I only need to go to the 2008 election to cite examples of what I am talking about. Sen. John McCain was our party’s nominee for President of the United States. I don’t know of many Republicans whose first choice was John McCain. However, none of the other candidates in a crowded field were able to garner enough support to become the party’s nominee. Each of them had flaws that party activists and primary election voters were concerned about. So McCain was the last one standing as his competitors dropped out one by one.

Some party officials who were badmouthing John McCain during the nominating process didn’t stop their badmouthing after McCain became the party’s nominee. Others simply did little or nothing to help the McCain candidacy, because McCain was not the pure conservative that agreed with them on every issue.

So now we have Barack H. Obama in the White House who in one year:

  • appointed the most exteme liberal Supreme Court Justice in years.
  • pushed an economically devestating "cap and tax" energy policy, and under his administration the EPA has classified a naturally-occuring compound, carbon dioxide, a pollutant.
  • seeks to undermine the best health care system  in the world (one-sixth of the nation's economy) by pushing a government takeover scheme.
  • implemented bailouts, cash-for-clunkers, and government giveaways, resulting in out-of-control spending and debt that will take generations to pay off.

While we acknowledge that John McCain is no Ronald Reagan, it's safe to say that McCain would not have lurched the nation to the left in a way we've seen in the past year.

Similarly, and hitting closer to home is the Coleman/Franken U. S. Senate election. Early in 2008, some local party officials were badmouthing Sen. Coleman in a way that became public. They did this in spite of the fact they knew, or should have known, that Sen. Coleman would again be the party’s endorsed candidate for U. S. Senate. In June, Coleman became the choice of the majority of party activists to be the candidate for U. S. Senate. Like the presidential race, some party officials continued to badmouth Sen. Coleman. Some simply chose to sit it out and refused to help Coleman's campaign.
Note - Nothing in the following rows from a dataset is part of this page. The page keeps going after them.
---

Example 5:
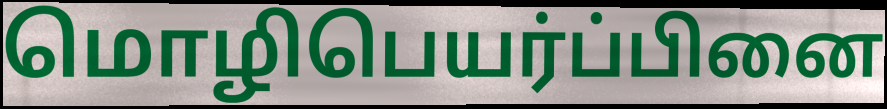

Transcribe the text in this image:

மொழிபெயர்ப்பினை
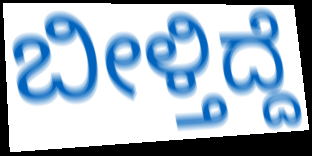
ಬೀಳ್ತಿದ್ದೆ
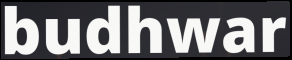
budhwar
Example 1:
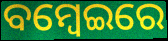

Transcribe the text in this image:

ବମ୍ବେଇରେ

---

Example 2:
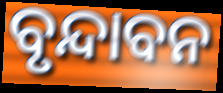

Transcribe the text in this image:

ବୃନ୍ଦାବନ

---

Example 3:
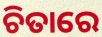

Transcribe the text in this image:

ଚିତାରେ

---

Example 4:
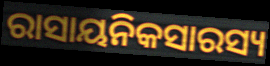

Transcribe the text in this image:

ରାସାୟନିକସାରସ୍ୟ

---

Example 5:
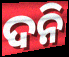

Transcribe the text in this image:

ଦନି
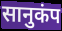
सानुकंप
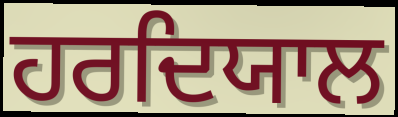
ਹਰਦਿਯਾਲ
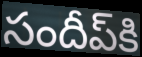
సందీప్‌కి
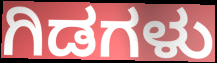
ಗಿಡಗಳು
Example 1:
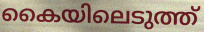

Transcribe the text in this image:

കൈയിലെടുത്ത്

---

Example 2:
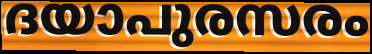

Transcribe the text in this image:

ദയാപുരസരം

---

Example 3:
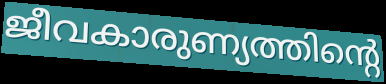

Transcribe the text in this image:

ജീവകാരുണ്യത്തിന്റെ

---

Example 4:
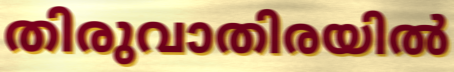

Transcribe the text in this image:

തിരുവാതിരയിൽ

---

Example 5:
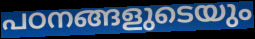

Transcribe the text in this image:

പഠനങ്ങളുടെയും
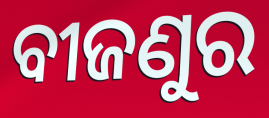
ବୀଜଣୁର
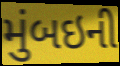
મુંબઇની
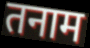
तनाम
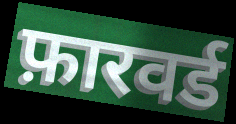
फ़ारवर्ड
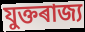
যুক্তৰাজ্য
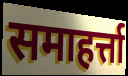
समाहर्त्ता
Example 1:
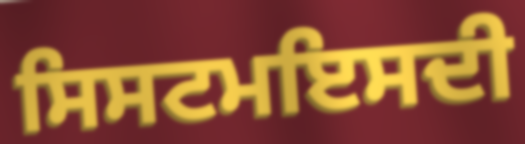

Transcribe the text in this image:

ਸਿਸਟਮਇਸਦੀ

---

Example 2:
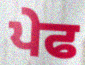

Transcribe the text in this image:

ਪੇਫ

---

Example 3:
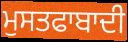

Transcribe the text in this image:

ਮੁਸਤਫਾਬਾਦੀ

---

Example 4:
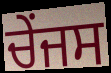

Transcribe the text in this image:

ਚੇਂਜਸ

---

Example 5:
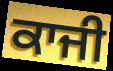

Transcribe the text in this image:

ਕਾਜੀ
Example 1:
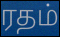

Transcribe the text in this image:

ரதம்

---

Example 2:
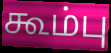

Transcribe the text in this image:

கூம்பு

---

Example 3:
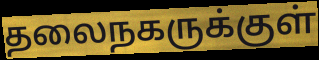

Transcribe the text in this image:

தலைநகருக்குள்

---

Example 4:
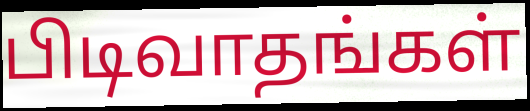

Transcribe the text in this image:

பிடிவாதங்கள்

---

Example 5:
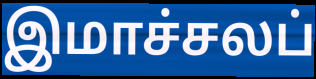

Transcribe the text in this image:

இமாச்சலப்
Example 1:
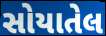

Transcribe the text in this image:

સોયાતેલ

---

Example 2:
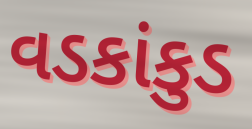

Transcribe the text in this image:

વડકાંકુડ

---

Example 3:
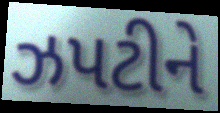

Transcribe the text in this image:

ઝપટીને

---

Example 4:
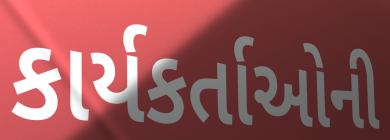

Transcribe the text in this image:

And we all know what happened in that race.

After the re-count and toward the end of the court wrangling over the race, much of the hue and cry over Franken stealing the election came from some of the very people who criticized Sen. Coleman publicly and did noting to help his re-election. It goes without saying, had they helped out during the campaign, there would not have been a need for calling for an election do-over, and there would not be a Senator Franken. Now Franken is the 60th vote that will move the liberal agenda through the Senate for the Democrats.

Yes, many or our elected officials have let us down when it comes to standing up for conservative principles. And the party has paid the price the last two election cycles. This doesn’t justify us eating our own, however. The Democrats will do just fine at criticizing our party's candidates and elected officials. We Republicans don’t’ need to do it for them. When we criticize our own publicly, it does nothing for our electoral success, nor for the implementation of the planks in our platform.

2010 should be a better year. Whether we take advantage of the political winds, or whether we manage to snatch defeat from the jaws of victory is up to us.